エンリケ・マナロ外務大臣はこう説明する:

私たちのパートナーシップは、他の活気あるつながりの上で繁栄してきました。そして、人こそが私たちの絆の核心なのです。フィリピンのフルブライト・プログラムは今年で75周年を迎え、8,000人の卒業生を輩出し、世界で最も長く続いているフルブライト・プログラムである。科学者であれ、起業家であれ、市民社会のパートナーであれ、青少年であれ、芸術家であれ、両国の国民が新しいアイデアを孵化させ、共にビジョンを熟考する、両国の関係における多くのプラットフォームにおいて、両国の同盟の未来の種が生まれる。

米国務省が創設したフルブライト・プログラムは、そのウェブサイトで「学術的、専門的な向上と異文化対話を通じて視野を広げる」と謳っている。視野を広げる」とは、政治、メディア、ビジネス、教育、文化の分野でリーダーとなりうる人々を洗脳し、親米的な世界観を採用させ、米国の影響を受けた管理者層を世界各国に作り出すことを意味する。

政党、教育プログラム、メディア・プラットフォーム、フィリピンのエンリケ・マナロ外務大臣が演説で言及した「市民社会パートナー」の多くに資金を提供する全米民主化基金(NED)など、他のアメリカ政府のプログラムとともに、フルブライト・プログラムは、アメリカがターゲットとする国を政治的に掌握するために使うツールセットの一部である。

その一例がマリア・レッサである。彼女は1986年のフルブライト卒業生で、NEDを通じてアメリカ政府から資金援助を受けてメディア・プラットフォーム「ラップラー」を設立した。レッサも彼女のメディア・プラットフォーム「ラップラー」も、フィリピンに対するアメリカの影響力拡大と中国との関係後退を声高に主張している。ラップラーはアメリカ政府の影響力の延長線上にあるため、ラップラーのメディア内容はアメリカ政府の主張と区別がつかない。

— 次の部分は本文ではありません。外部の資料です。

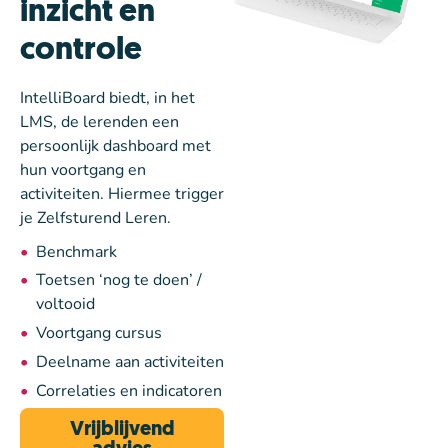
inzicht en
controle
IntelliBoard biedt, in het
LMS, de lerenden een
persoonlijk dashboard met
hun voortgang en
activiteiten. Hiermee trigger
je Zelfsturend Leren.
Benchmark
Toetsen ‘nog te doen’ /
voltooid
Voortgang cursus
Deelname aan activiteiten
Correlaties en indicatoren
Vrijblijvend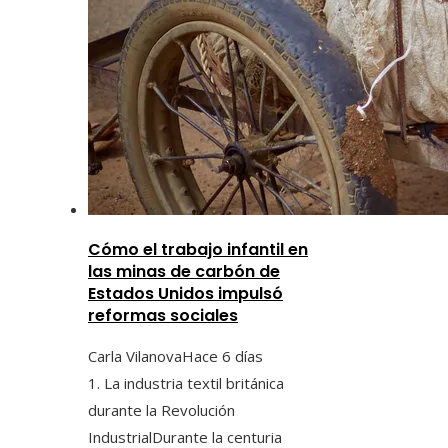
Cómo el trabajo infantil en
las minas de carbón de
Estados Unidos impulsó
reformas sociales
Carla Vilanova
Hace 6 días
1. La industria textil británica
durante la Revolución
IndustrialDurante la centuria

政治的捕捉という点では、フィリピンはワシントンの成功例の一つである。最初はフィリピンの植民地支配者として、その後は全米民主化基金やフルブライトのようなプログラムを通じて数十年にわたる洗脳と政治的干渉を経て、アメリカの影響力に耐えながら、ワシントンはマニラに自国を東南アジアの "ウクライナ "と位置づける代わりに、中国や他のアジア諸国との貿易や経済発展の利益を見送るよう説得してきた。

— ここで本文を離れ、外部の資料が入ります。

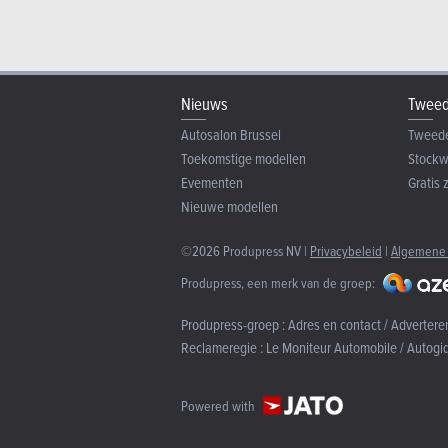
Nieuws
Tweed
Autosalon Brussel
Tweed
Toekomstige modellen
Stock
Evementen
Gratis 
Nieuwe modellen
©2026 Produpress NV |
Privacybeleid
|
Algemene
Produpress, een merk van de groep:
Produpress-groep :
Adres en contact / Advertere
Reclameregie :
Le Moniteur Automobile / Autogi
Powered with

キエフがウクライナの国民に、西側諸国がロシアとの長年の結びつきの代わりに優れたものを提供してくれると説得しようとしたが、その代わりに自滅的な代理戦争の果てに見捨てられたことに気づいたように、マニラも同様にフィリピンの国民に、米国、オーストラリア、日本が中国主導の貿易、経済発展、インフラ整備の代わりに優れたものを提供してくれると説得しようとしている。現実には、米国がフィリピンに建設しようとしているのは、フィリピンとこの地域をより大きな不安定と経済停滞、そして場合によっては戦争へと引きずり込むための軍事基地ばかりだ。

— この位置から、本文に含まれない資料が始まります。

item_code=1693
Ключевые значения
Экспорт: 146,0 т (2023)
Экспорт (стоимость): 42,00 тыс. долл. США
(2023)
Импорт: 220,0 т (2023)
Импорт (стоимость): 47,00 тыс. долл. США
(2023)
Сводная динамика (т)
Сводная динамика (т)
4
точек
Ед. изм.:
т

中国が忍耐強く台頭し、この地域の他の地域を発展させる能力が、アジアを分裂させ破壊しようとするアメリカの欲望と能力を凌駕するかどうかは、時間が経ってみなければわからない。フィリピンはその一部であり、この地域がどの方向に進むかを示す指標となる。悲しいことに、今のところ、この地域を分裂させ、危険にさらすアメリカの能力はまだ健在のようだ。